Habituellement, je préfère lire les romans avant de voir leur adaptation au cinéma. Cette fois, c'est un peu différent puisque lorsque j'ai vu ce film, je ne savais même pas qu'il avait été adapté d'un livre. D'ailleurs, cela remonte à une petite dizaine d'années, et du coup, j'en avais oublié une bonne partie. Je gardais surtout le souvenir de la fin et j'ai pris plaisir à reconstruire petit à petit la trame de l'intrigue. Une intrigue excellente d'ailleurs avec deux enquêteurs particulièrement persévérant et un Saverne qui a un sacré mordant. Il n'hésite pas à tenir tête à ses supérieurs, même lorsque ceux-ci sont détachés exceptionnellement du ministère et il poursuit l'enquête même après que celle-ci leur a été retirée. En effet, le suspect que Saverne et Risson finissent par identifier pose problème... Et avant d'aller plus loin, il faut être sûr, absolument et complètement sûr! Je ne peux en dire plus, et préfère vous laisser découvrir par vous-même mais Jean-Hugues Oppel tient ici un serial killer atypique! En parlant de serial killer atypique, il nous en livre un second : Papa Harry que Saverne rencontre lorsqu'il se rend aux Etats-Unis pour rencontrer Charlie, le spécialiste américain en matière de tueurs en série. Papa Harry a perdu sa femme en couches et a décidé alors de fonder quand même une famille, accouchant des femmes enceintes à sa manière... Âmes sensibles, s'abstenir! Pour ma part, je suis friande de ces descriptions glauquissimes et j'ai adoré! De même que l'explication du surnom donné au tueur...

 

Par ailleurs, j'ai apprécié le style de l'auteur que j'ai trouvé particulièrement adapté au thème. Pas de fioritures, un langage parfois cru, un rythme haché, des phrases courtes, non verbales parfois :

 

" L'inspecteur Daniel Saverne renifle. Désabusé. C'est la cinquième fois qu'il renifle cette pestilence. Elle lui est devenue familière. Il s'habitue. Il faut bien."

 

Et chaque nouveau chapitre commence un peu comme un refrain avec un nom en lien avec la lumière. C'est particulièrement réussi car l'auteur parvient chaque fois à rattacher cet élément à la scène qu'il décrit : ça peut être le flash des appareils photos sur la scène de crime ou la flamme du briquet avec lequel Saverne a l'habitude de jouer. J'ai relevé également quelques néologismes savoureux comme le verbe madeleinedeproustiser que je ne manquerai pas de replacer à l'occasion!

 

Un mot pour finir de deux personnages que j'ai appréciés plus que tout : Miss et Wesson, les deux chats de Saverne qui sont évoqués à de nombreuses reprises, car Saverne vit en fait chez ses chats qui le martyrisent.

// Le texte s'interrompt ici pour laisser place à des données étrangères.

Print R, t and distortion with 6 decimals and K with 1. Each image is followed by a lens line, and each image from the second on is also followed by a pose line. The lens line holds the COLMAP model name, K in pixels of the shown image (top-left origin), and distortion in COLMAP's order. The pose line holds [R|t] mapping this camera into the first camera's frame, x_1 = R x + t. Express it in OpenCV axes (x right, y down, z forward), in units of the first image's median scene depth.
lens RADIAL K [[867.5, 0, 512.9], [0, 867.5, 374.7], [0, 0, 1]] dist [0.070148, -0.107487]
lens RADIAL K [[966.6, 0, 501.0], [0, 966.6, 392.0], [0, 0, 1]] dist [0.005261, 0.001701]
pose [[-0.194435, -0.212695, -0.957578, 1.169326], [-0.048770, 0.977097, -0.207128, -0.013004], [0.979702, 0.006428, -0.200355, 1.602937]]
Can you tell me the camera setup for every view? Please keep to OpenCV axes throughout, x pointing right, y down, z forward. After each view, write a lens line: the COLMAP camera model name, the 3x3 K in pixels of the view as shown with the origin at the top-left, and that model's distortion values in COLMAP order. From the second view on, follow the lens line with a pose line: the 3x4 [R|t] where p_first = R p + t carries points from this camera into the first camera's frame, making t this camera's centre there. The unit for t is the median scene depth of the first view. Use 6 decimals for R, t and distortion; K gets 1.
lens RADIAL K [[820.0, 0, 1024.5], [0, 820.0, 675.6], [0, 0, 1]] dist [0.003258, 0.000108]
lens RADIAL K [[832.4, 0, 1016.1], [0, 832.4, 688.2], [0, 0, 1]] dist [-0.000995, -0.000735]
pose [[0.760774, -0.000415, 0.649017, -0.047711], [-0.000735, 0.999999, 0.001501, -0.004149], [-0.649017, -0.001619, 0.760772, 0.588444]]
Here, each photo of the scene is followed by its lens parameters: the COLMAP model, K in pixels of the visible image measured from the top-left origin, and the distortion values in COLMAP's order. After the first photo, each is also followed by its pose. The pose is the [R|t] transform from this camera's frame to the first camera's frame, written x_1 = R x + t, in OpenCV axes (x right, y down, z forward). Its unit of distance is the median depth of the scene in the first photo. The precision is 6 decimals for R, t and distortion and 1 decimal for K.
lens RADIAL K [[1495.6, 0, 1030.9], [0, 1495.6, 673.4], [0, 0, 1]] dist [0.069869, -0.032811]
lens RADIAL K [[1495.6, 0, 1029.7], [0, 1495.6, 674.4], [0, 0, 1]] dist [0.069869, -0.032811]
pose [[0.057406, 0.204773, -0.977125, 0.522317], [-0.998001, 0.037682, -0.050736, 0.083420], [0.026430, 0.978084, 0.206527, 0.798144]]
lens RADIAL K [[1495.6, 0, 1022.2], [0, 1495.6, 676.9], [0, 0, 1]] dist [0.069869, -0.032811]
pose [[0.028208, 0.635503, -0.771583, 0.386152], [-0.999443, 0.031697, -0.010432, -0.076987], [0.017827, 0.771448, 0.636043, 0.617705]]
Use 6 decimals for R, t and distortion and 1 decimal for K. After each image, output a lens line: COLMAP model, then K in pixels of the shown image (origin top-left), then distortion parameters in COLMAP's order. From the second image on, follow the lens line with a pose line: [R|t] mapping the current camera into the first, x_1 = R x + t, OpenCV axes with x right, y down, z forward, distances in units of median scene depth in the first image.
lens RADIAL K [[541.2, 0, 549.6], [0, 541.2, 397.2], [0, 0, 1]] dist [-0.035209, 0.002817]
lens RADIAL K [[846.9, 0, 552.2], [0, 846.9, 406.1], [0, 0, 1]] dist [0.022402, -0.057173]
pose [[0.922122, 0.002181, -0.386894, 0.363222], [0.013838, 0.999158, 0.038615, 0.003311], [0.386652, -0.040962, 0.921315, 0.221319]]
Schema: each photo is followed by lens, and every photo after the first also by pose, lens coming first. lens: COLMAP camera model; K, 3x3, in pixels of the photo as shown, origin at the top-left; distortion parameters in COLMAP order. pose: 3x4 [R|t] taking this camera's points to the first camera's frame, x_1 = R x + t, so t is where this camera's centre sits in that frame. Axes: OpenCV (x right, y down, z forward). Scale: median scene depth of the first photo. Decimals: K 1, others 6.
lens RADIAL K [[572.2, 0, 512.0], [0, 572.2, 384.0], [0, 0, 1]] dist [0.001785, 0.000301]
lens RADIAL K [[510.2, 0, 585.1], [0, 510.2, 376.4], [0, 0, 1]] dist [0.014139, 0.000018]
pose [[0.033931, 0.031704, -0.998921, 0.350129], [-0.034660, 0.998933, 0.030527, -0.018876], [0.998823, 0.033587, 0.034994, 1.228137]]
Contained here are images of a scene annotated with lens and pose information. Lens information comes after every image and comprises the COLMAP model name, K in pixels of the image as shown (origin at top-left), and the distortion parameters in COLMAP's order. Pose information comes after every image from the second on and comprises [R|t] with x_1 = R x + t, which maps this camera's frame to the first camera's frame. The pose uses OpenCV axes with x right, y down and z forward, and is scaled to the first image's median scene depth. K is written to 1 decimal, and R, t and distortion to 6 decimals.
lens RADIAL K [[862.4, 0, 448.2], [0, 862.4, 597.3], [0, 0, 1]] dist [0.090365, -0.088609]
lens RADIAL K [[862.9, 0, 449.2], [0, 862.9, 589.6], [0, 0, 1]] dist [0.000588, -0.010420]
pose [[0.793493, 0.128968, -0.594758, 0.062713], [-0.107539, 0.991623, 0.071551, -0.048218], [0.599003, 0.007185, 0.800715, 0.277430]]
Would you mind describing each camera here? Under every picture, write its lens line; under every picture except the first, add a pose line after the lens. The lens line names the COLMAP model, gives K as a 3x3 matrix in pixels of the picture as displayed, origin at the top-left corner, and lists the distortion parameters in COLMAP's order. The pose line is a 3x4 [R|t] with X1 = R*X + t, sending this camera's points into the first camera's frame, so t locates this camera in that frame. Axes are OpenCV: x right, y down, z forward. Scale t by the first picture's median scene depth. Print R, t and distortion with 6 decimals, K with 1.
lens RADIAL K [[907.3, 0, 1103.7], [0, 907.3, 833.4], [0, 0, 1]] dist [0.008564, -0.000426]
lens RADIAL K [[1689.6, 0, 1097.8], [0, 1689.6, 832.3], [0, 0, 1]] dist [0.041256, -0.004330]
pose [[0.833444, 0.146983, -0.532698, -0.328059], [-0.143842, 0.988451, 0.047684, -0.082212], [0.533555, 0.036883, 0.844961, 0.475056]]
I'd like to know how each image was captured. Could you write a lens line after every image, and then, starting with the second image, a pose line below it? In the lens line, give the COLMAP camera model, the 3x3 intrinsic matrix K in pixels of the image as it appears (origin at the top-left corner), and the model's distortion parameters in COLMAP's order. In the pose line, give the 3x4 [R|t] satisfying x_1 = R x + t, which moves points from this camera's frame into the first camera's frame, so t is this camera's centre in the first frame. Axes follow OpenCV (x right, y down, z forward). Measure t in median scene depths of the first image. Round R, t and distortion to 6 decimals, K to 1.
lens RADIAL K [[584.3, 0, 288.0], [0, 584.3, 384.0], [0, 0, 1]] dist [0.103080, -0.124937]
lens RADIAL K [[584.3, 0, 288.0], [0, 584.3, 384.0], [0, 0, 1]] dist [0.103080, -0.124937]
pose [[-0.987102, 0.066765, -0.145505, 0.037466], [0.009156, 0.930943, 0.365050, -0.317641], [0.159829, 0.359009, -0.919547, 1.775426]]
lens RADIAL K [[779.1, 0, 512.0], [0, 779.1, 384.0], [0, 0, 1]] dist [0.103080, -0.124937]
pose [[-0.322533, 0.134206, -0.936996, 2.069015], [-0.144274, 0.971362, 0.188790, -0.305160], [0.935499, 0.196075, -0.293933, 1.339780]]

Pour une fois que ce ne sont pas les chats qui sont martyrisés, comme on le voit souvent dans les polars, eh bien, je dis bravo! Ils font leur apparition à plusieurs reprises tout au long du roman, et ils sont vraiment plus que vrais que nature! En tout cas, ils ont su conquérir le coeur de l'amoureuse des chats que je suis!

 

Un vrai coup de coeur donc pour ce thriller qui m'a donné envie de m'intéresser aux autres titres de l'auteur! Et j'en profite pour démarrer ma participation au challenge spécial Serial Killer proposé par Al Capone!